Challenges with Sex
Because many people rarely talk about their Sex and most of us are carrying the weight of cultural sexual shame or repression, lineage burdens, the effects of secrecy, mis-education or no education at all, we often fail to realise that it's really normal to experience challenges with Sex. These challenges can be physical, emotional, cognitive or spiritual in nature.
Too sexual? Not sexual enough? Pain? Lack of Interest? Should I change for my partner? Should they change for me? Is something wrong with me?
Many female-bodied people experience a tight or painful vagina, Vaginismus, Vulvodynia, a lack of lubrication, a loss of voice, unpleasant sexual experiences, body shame, low sexual desire or arousal, lack of pleasure, feelings of being frozen, dissociation, or struggle to find ways to be both sexually expressed and to keep themselves safe. They may also slut-shame themselves or feel a need to hide their inherent sexual nature or feel dissatisfied sexually with their partners.

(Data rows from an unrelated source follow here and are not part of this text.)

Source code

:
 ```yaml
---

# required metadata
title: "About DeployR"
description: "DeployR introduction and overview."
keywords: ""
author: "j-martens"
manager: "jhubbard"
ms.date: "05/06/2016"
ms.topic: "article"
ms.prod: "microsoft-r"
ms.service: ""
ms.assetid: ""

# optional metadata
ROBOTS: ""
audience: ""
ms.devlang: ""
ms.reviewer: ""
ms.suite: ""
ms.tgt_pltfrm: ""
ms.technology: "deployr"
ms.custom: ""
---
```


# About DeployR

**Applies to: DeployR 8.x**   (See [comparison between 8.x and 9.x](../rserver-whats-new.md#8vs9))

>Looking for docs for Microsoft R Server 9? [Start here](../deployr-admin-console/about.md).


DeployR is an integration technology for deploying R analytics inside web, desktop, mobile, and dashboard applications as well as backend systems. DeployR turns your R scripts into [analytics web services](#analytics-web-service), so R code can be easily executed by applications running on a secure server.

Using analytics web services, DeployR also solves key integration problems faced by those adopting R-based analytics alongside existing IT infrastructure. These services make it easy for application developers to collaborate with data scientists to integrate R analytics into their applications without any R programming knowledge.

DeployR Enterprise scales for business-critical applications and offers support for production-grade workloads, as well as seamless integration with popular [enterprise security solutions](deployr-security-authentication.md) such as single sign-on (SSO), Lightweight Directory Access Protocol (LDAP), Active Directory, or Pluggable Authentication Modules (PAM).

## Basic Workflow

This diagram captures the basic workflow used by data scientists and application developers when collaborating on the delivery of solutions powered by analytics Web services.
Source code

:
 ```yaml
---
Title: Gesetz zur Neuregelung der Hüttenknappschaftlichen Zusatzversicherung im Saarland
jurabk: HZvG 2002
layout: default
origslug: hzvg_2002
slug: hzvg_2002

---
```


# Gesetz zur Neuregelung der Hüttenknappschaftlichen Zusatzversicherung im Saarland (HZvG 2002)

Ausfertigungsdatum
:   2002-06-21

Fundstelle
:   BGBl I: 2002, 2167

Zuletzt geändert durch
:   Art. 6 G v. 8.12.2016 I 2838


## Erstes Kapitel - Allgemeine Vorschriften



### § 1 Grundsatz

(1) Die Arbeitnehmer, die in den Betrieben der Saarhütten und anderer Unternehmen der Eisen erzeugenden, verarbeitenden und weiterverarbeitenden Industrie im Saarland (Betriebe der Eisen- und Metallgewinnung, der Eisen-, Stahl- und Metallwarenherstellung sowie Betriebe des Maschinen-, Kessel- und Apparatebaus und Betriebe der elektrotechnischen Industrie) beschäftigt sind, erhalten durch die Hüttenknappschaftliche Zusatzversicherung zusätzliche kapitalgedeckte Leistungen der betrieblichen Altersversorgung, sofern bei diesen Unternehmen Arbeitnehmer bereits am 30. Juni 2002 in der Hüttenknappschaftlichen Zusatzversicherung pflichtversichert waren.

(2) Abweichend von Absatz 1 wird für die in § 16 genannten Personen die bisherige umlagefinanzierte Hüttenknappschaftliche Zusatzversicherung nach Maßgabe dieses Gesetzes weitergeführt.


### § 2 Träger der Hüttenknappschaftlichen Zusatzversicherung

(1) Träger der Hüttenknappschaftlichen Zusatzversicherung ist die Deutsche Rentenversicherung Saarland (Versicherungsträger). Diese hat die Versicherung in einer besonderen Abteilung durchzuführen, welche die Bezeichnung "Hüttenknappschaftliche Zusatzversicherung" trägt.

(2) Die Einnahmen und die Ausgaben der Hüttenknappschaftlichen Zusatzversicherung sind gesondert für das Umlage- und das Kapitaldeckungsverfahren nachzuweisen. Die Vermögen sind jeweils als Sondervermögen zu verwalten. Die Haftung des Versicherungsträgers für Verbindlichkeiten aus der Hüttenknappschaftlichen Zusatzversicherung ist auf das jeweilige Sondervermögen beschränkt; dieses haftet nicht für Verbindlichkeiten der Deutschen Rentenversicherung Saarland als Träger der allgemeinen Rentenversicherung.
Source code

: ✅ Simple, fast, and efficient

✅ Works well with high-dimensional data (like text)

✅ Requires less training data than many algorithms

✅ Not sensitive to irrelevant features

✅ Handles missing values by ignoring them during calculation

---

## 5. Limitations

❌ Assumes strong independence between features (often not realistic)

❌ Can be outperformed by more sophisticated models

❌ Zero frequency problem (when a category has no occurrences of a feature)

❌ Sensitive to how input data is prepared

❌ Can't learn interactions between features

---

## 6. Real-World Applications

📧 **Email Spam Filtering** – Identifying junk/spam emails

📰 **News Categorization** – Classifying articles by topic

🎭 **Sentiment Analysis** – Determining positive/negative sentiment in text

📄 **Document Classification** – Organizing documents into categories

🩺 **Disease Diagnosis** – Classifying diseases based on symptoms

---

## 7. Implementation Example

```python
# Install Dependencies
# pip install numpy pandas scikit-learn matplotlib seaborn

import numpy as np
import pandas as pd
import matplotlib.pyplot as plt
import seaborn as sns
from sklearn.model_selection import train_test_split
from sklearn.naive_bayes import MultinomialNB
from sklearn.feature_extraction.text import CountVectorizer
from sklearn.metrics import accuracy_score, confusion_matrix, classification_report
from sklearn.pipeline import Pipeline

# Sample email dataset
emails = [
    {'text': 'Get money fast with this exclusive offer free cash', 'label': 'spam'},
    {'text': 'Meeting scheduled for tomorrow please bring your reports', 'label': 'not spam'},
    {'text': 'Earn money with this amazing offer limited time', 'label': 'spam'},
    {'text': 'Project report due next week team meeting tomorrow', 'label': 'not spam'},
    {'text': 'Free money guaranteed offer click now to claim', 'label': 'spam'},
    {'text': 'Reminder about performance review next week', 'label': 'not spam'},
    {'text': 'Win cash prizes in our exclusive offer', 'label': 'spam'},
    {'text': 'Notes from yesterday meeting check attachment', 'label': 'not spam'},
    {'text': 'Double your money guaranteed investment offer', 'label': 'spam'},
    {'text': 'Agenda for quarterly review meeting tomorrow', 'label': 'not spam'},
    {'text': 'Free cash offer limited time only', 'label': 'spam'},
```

Many male-bodied people feel an incredible pressure to perform, initiate, be the dominant partner or to second guess their partner's needs and can struggle with erectile function, premature ejaculation, shame, feelings of being a perpetrator, sexual shut-down, an inability to love and be sexual with the same woman, addictive use of pornography or sexual distractions, difficulty expressing or accessing their emotions or fear of asking for what they truly desire. They may also feel they are not getting the sex they want and struggle to navigate the gap with their partners.
Our feelings about our sexuality are a gateway to our healing.
- Many of us feel alone and unsexy or unlovable, whether or not we are in a relationship.
- Some of us feel unconfident sexually, especially if we’ve never had a consistent sexual partner, feel inexperienced, have received negative feedback, were a “late bloomer” or have had very few, or unsatisfying experiences.
- Some of us have guarded against the possibility of finding a truly fulfilling sexual relationship with another or with ourselves because it’s safer than facing rejection again.
- Some of us accept sexual dissatisfaction because we want to avoid conflict with our partners and lack the skills to express ourselves and find solutions to problems in healthy ways.
- Some of us feel pressured by our partners to do things we don’t want to do or feel rejected by our partners sexually and go into fight or withdrawal.
- Many of us struggle to relax and be present in our bodies sufficiently to reach the levels of pleasure that is our birthright as a human being. We lack boundaries and a safe container and end up stuck in our heads.
- Few of us can talk comfortably about our genitals and hold shame about our sexuality.
- Most of us have one or more parts that are conflicted around our sexuality.
- Orgasm can feel illusive, like a pressure, an addiction, a right to override the needs or boundaries of another, wonderful, disappointing or an experience of expansion and spiritual deepening.
- Sometimes sex isn't a part of our lives and we feel dulled, disconnected, in denial, closed-off or like a victim.
- Sometimes sex is genuinely not our priority and our bodies are lacking resources or need the permission to focus elsewhere to right another area of our life.
In sessions we get curious about what our bodies and our parts are needing or wanting to communicate
In Psychosexual Somatics® Therapy (PST) and Internal Family Systems we don't see dysfunction, we see protection and we see the good intention of our parts.
We know the body is doing its best to keep you safe in the ways it learned from the past. It needs support and increased safety to learn to relax and open up to the joys of sexual connection and pleasure or to defend against boundary violations. You are the one who needs to learn to provide it that.
We take Neuroscience, Polyvagal theory, Somatic Experiencing, Attachment Theory, Relationship science, Trauma awareness, Insight work and Direct Access to create a supported inquiry into your personal body experience, allowing your body and parts to speak their truth so you can learn to build safety for yourself and work towards increasing capacity for pleasure and play.
Your body is a survival genius.
We will also look at the polarisations between the parts that want to be sexual or to connect and the ones that don't. In time we support the system to relax so there is more space for feeling and more strength for tolerating the vulnerability of being truly intimate with another.